This is a great demonstration of a feature I didn't know existed—using Dropbox to save application-level data. I'm sure I'm just behind the curve, but there are probably a lot of us back here. Nice move, DB.
There's a few projects around the idea of not requiring a dynamic backend for webapps. The general term is "unhosted" (unhosted.org), and it mostly started as a reaction to the we-have-your-data-and-can-use-it-however-we-want websites. RemoteStorage.io is probably the most mature unhosted library, and there's a few other services listed on unhosted.org that are being actively working on.
I got attracted to this idea because it offers several security advantages. I've been working on a minimalistic javascript library (byoFS.com) that allows you to connect a Dropbox/Google Drive/etc. account and write automatically encrypted data to it. I tied for 2nd place at a recent privacy hackathon for making an encrypted chat application using only Dropbox accounts:
I was wondering why this wasn't working, I have DB blocked at my office. Actually I don't have blocked their datacenter's IPs, I've only have blocked dropbox.com domain, if the JS library was in another domain it would work for me..
I'm not particularly informed on this, but what makes this different then just hosting a text file and reading the text file? I wouldn't imagine anything needs to be specialized for this.
Because when you do it this way, you don't have to host the text file. This doesn't seem like a big deal when we're talking about 2048 saves, but a imagine a book reader or image editor.
Ah, so it works for the full API but not the chooser? or have they fixed the content servers? This is what Dropbox Support originally told me when I contacted them about the problem:
> Thanks for writing in. It looks like the issue here is that our content servers (dl.dropbox.com) don't currently allow arbitrary cross domain access in JavaScript. (This doesn't apply to accessing the file directly in your browser, or downloading to your server locally, which is generally what one would do with the link returned by Chooser.) […] This is something that would need to be enabled on our side, so I'll be sure to pass this on as feedback.
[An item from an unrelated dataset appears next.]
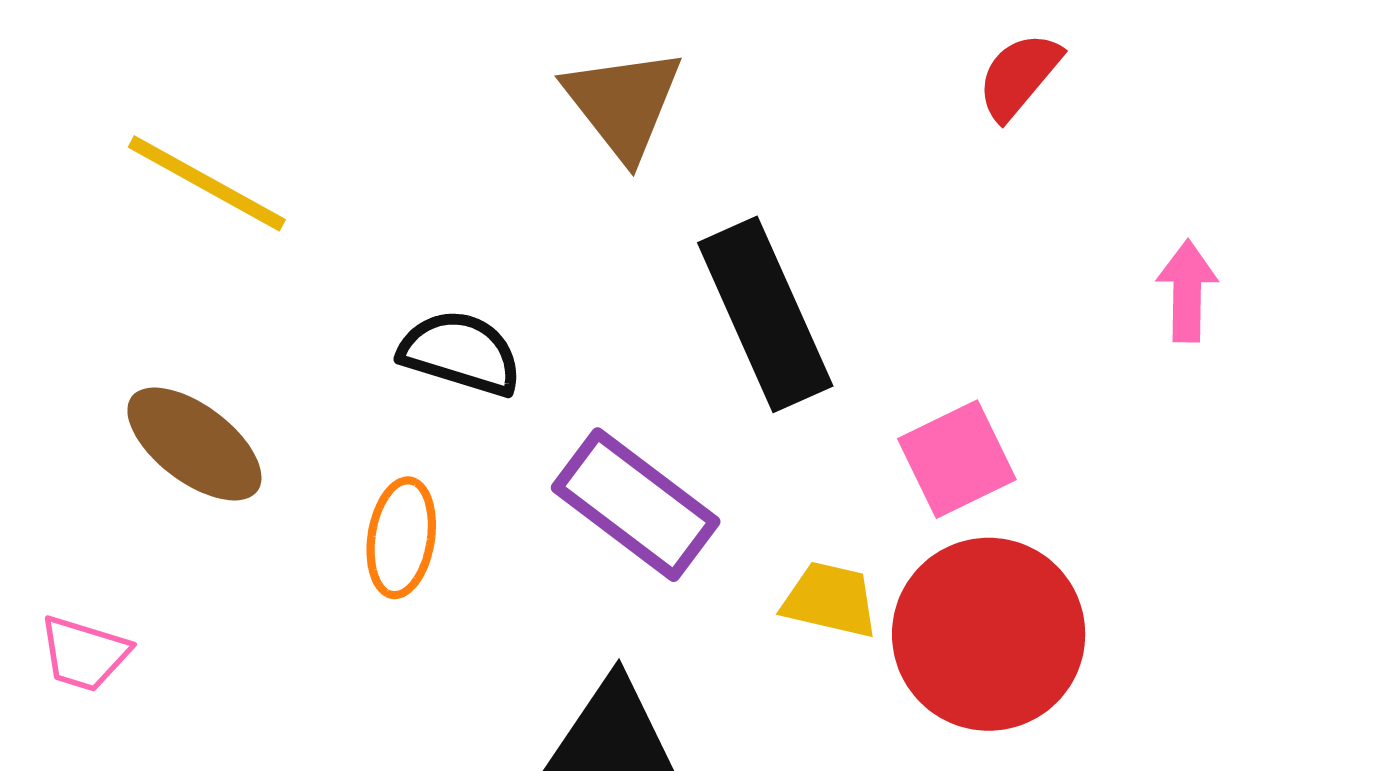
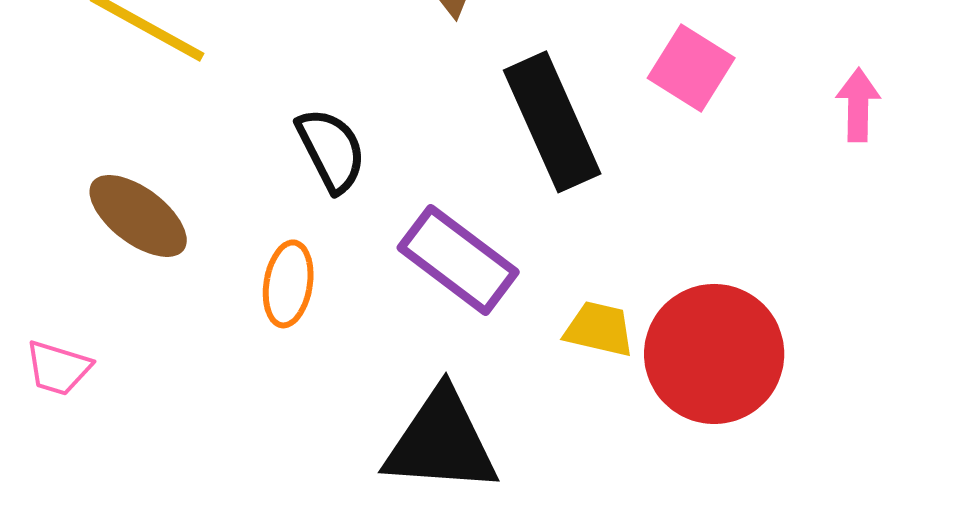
black semicircle: (461, 353) -> (331, 150), turned 46
pink square: (957, 459) -> (691, 68), moved, turned -32

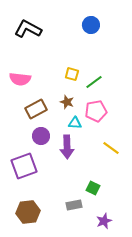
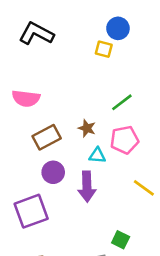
yellow square: (72, 74) -> (104, 49), moved

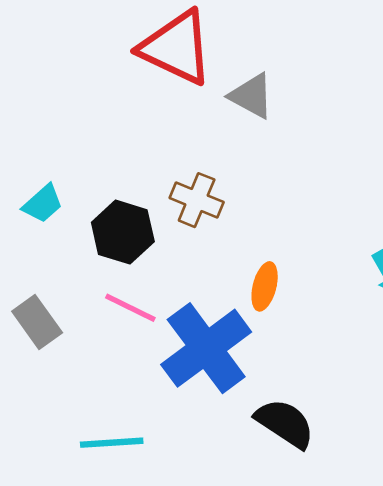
One of the big advantages (not really used in this sample) is conflict resolution. With a text file, if you make changes on two different devices while one (or both) is offline, you'd end up with a conflict and two versions of the text file.
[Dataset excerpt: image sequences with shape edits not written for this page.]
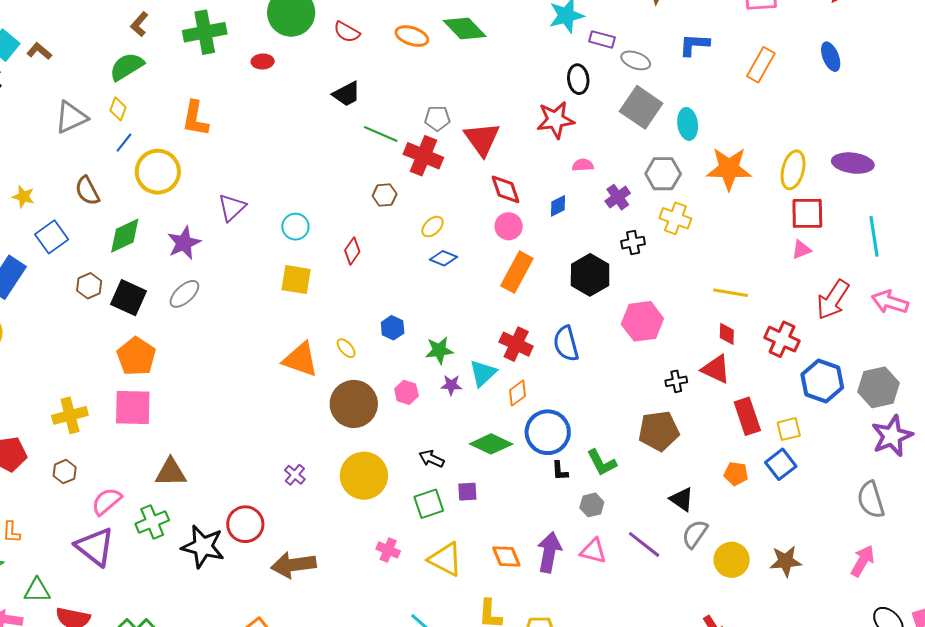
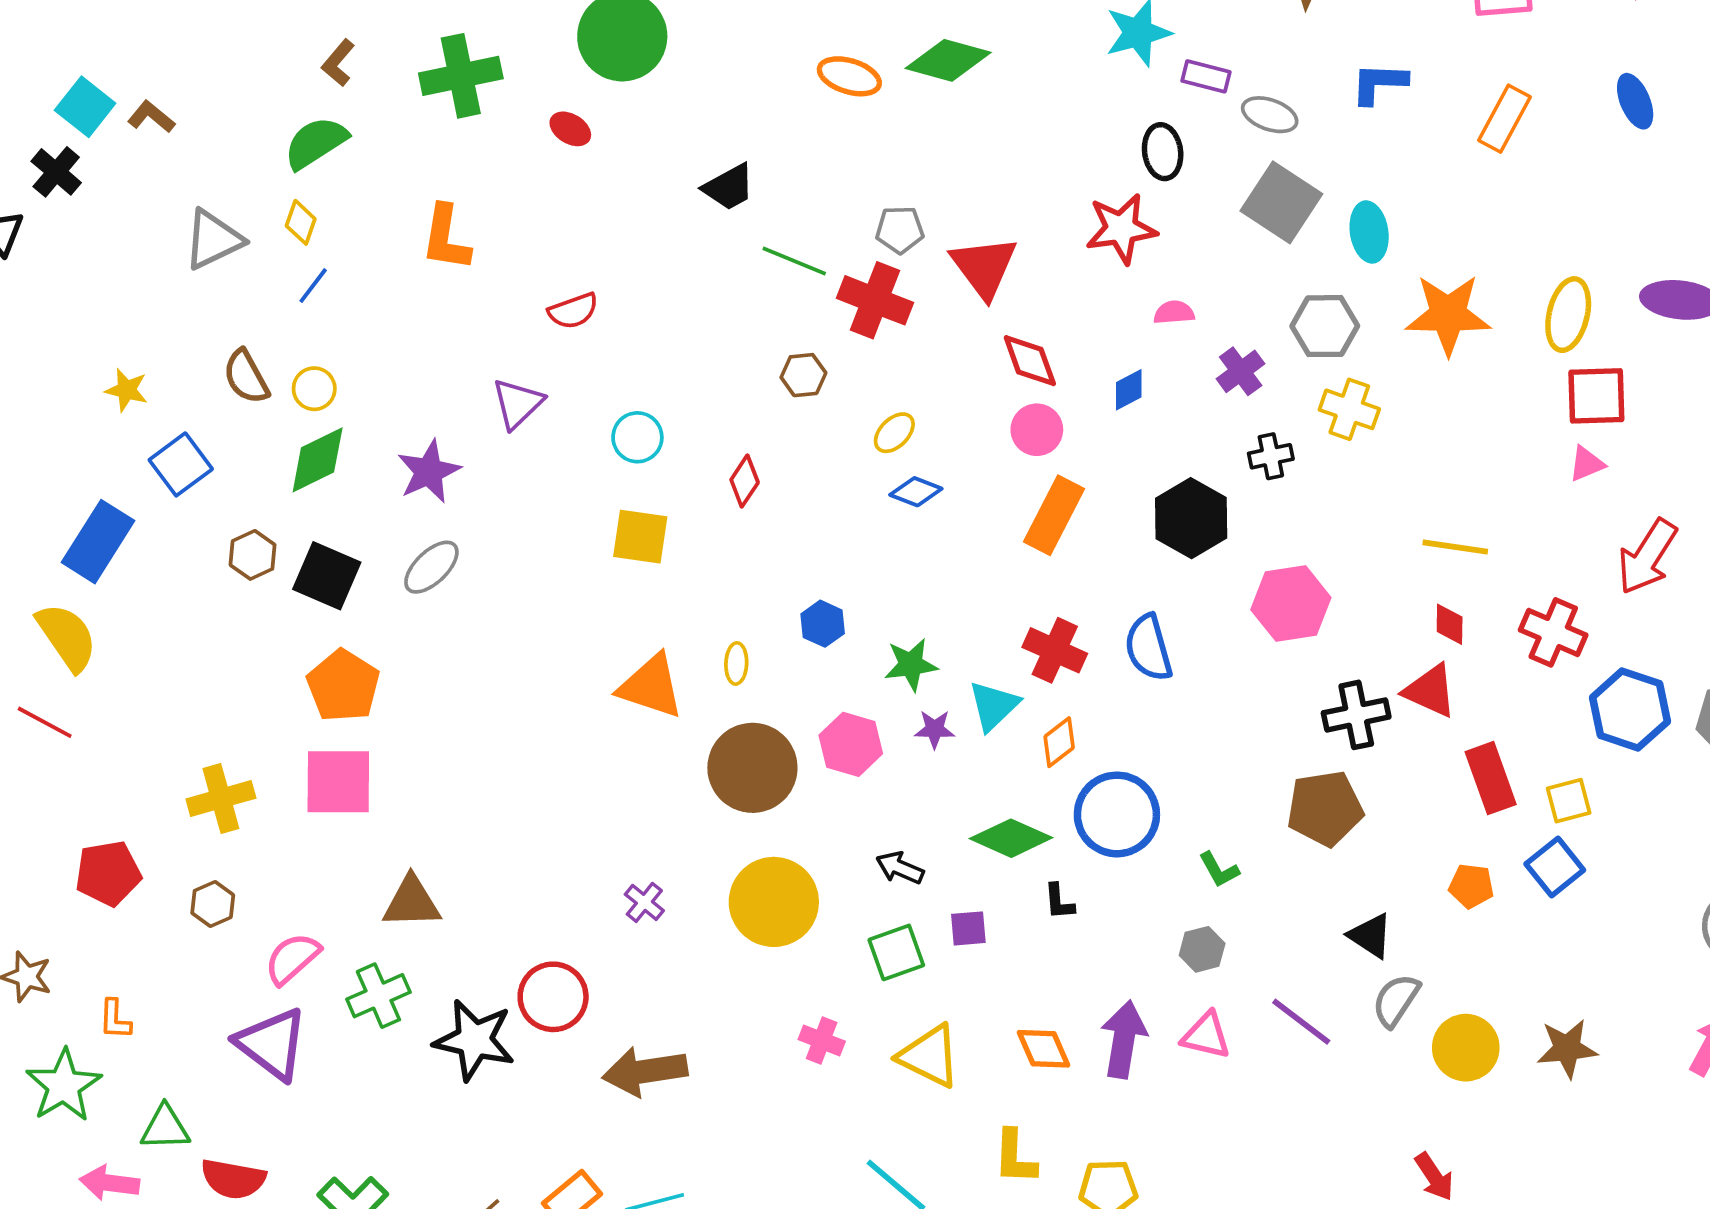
green diamond: (465, 28) -> (948, 60), turned -30
red semicircle: (347, 32) -> (573, 311), moved, turned -48
red ellipse: (263, 62) -> (570, 129), turned 35
yellow circle: (158, 172) -> (314, 389), moved, size x0.5
yellow ellipse: (346, 348) -> (736, 663), turned 45
black cross: (676, 381) -> (1356, 715), size x1.6
pink hexagon: (406, 392) -> (851, 744), size x1.4
green L-shape: (602, 463) -> (1219, 870), size x0.7
black L-shape: (560, 471) -> (1059, 902), moved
With datastores, the changes are automatically merged according to developer-specified conflict resolution rules.
keeping them coming, as I just started collecting all of these 2048 things here. http://2048.nerdspace.co/ it would be completed in a day or two, few are already listed.
Interesting to note that the datastore isn't really deleted when one revokes Dropbox access to the app, even though it's no longer listed on the datastores page - relinking the app to Dropbox resurrects the previous data.